(Page images and extracted text)
::::

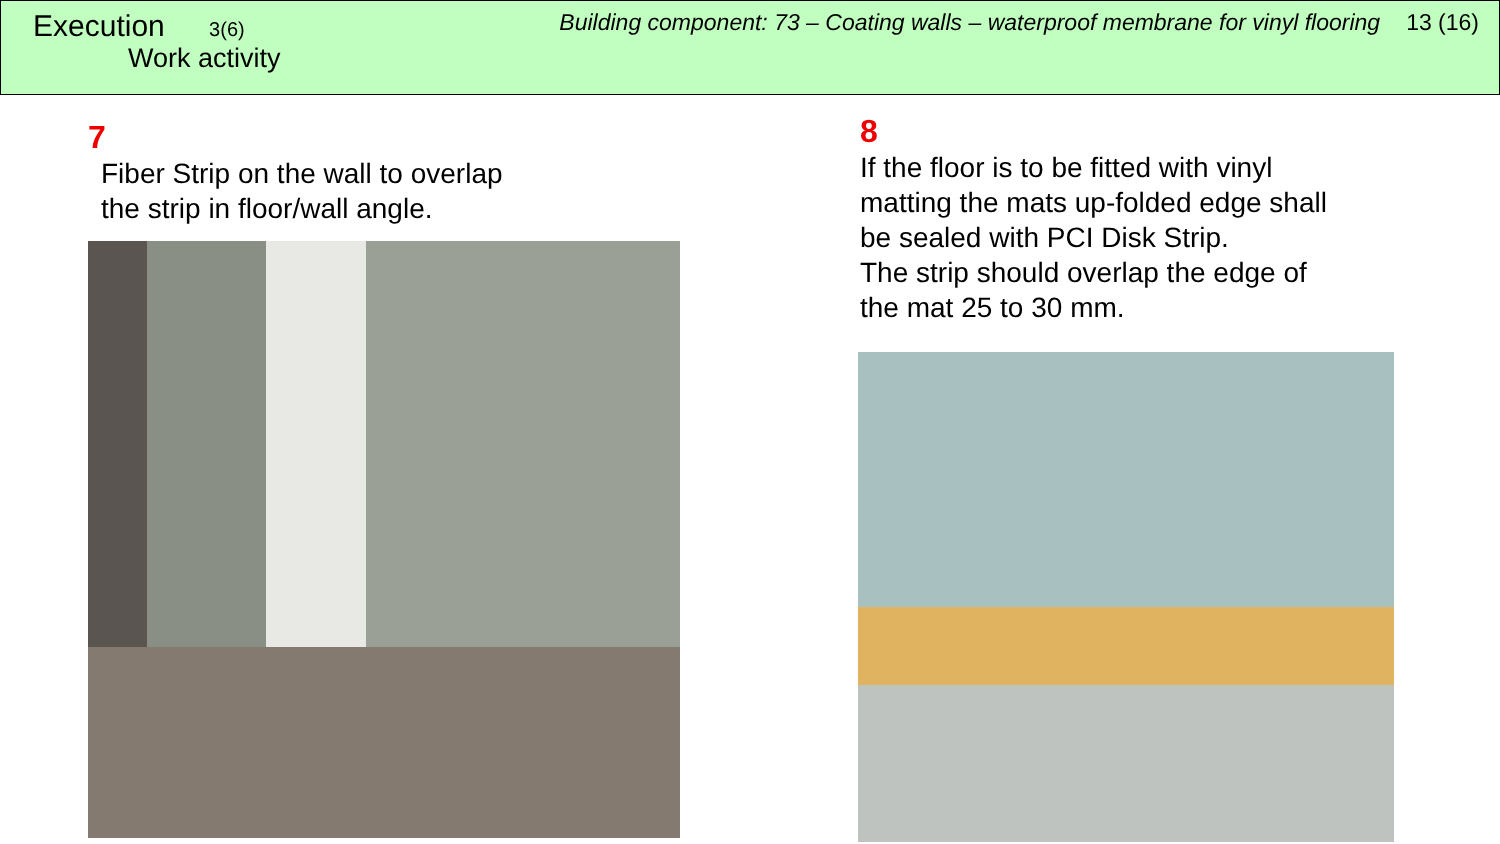Execution 3(6)
Work activity
Building component: 73 – Coating walls – waterproof membrane for vinyl flooring 13 (16)
7
Fiber Strip on the wall to overlap
the strip in floor/wall angle.
8
If the floor is to be fitted with vinyl
matting the mats up-folded edge shall
be sealed with PCI Disk Strip.
The strip should overlap the edge of
the mat 25 to 30 mm.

::::

• EXERCISE
Although the records above contain pictures, output every line exactly and leave the pictures out.

• SOLUTION
Execution 3(6)
Work activity
Building component: 73 – Coating walls – waterproof membrane for vinyl flooring 13 (16)
7
Fiber Strip on the wall to overlap
the strip in floor/wall angle.
8
If the floor is to be fitted with vinyl
matting the mats up-folded edge shall
be sealed with PCI Disk Strip.
The strip should overlap the edge of
the mat 25 to 30 mm.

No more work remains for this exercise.